§ Instruction
Filter the records for "Website" and keep each line that has it.

Stored data entries
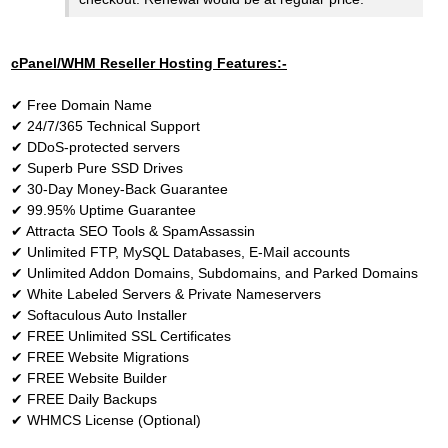
cPanel/WHM Reseller Hosting Features:-
✔
Free Domain Name
✔
24/7/365 Technical Support
✔
DDoS-protected servers
✔
Superb Pure SSD Drives
✔
30-Day Money-Back Guarantee
✔
99.95% Uptime Guarantee
✔
Attracta SEO Tools & SpamAssassin
✔
Unlimited FTP, MySQL Databases, E-Mail accounts
✔
Unlimited Addon Domains, Subdomains, and Parked Domains
✔
White Labeled Servers & Private Nameservers
✔
Softaculous Auto Installer
✔
FREE Unlimited SSL Certificates
✔
FREE Website Migrations
✔
FREE Website Builder
✔
FREE Daily Backups
✔
WHMCS License (Optional)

§ Exercise response
FREE Website Migrations
FREE Website Builder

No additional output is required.